The Breakfast Table

Seven Months of Punditry Illuminated

Dear Lucianne,

To quote a president you probably admire, “There you go again.”

” … [S]omebody has to do it,” you say. I disagree passionately. Nobody has to do it. Nobody should do it. And while you obviously haven’t broken down any doors, you did play a part in exposing two people, neither of whom (as you yourself concede) was committing a crime and neither of whom chose to be exposed. “Breaking down doors” was a phrase used metaphorically, and I stand by the metaphor.

However, I also believe our differences on this matter are clear enough by now, and there’s not much profit in belaboring them further. If we continue, we’d merely be reiterating our positions.
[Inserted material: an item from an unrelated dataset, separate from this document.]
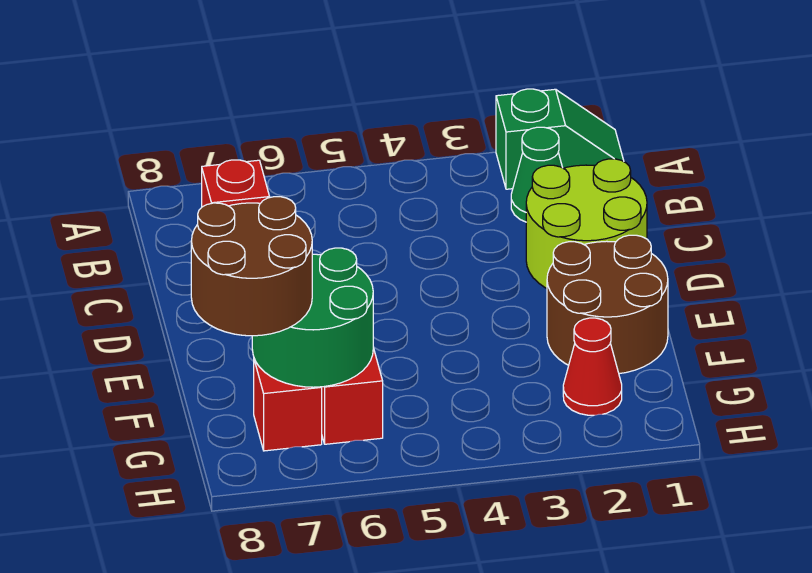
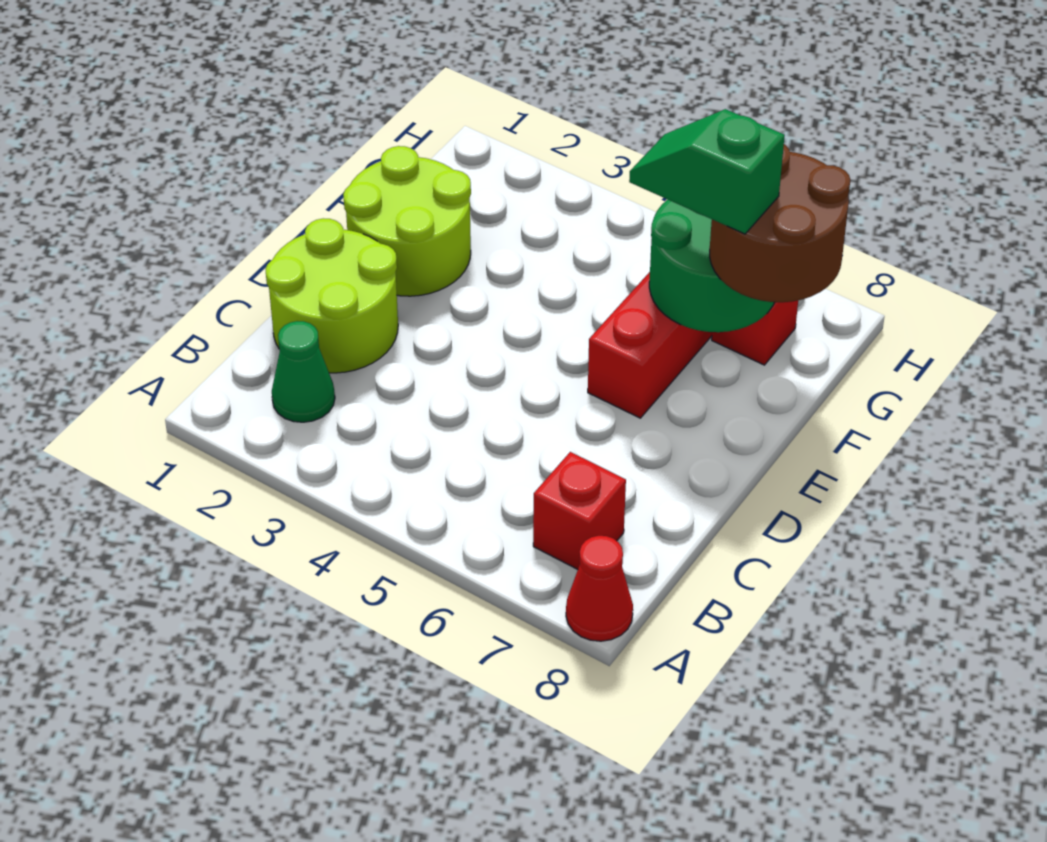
green 1x2 slope [496,89,624,189] -> green 1x2 slope moved to [629,109,785,234]
brown 2x2 round brick [547,235,668,374] -> lime 2x2 round brick [343,146,471,296]
red 1x1 cone [563,318,622,415] -> red 1x1 cone moved to [566,536,633,641]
I will say again that I’m pleased you’ve made your feelings so explicit; doing so illuminates the events of the last seven months more effectively than all the reams of punditry to which we’ve been exposed.

If there are any motels in your neighborhood, they’re probably scouting new locations even as I write.

In terms of moving on to other subjects, though, the newspapers persist in being really huge impediments. Do you feel like discussing the Russian ruble? I sure don’t. Did you actually go out and buy those Schumann symphonies? I’m up for discussing those. They may not qualify as news exactly, but CDs are media too, aren’t they?

There is one ghastly story in today’s paper that’s tangentially related to something you wrote in your last letter, and since it also has the novelty of being local–few news stories originate in this little college town I call home, unless they involve some Nobel Prize-winning scientific discovery–it might be worth mentioning. A UC Berkeley undergraduate allegedly witnessed the brutal rape and murder of a little girl perpetrated by his best friend in a Las Vegas men’s room. He didn’t intervene, and he didn’t alert any authorities. He simply absented himself. And since Nevada has no law requiring witnesses to report crimes, no legal sanctions were imposed on him. He starts his sophomore year here today, and a huge noontime rally is planned to protest his presence on campus and demand his expulsion. The university claims, since the student didn’t break any law, to be powerless to intervene in any way.

Is there even a tiny scintilla of something redemptive in a story like that? I can’t find it.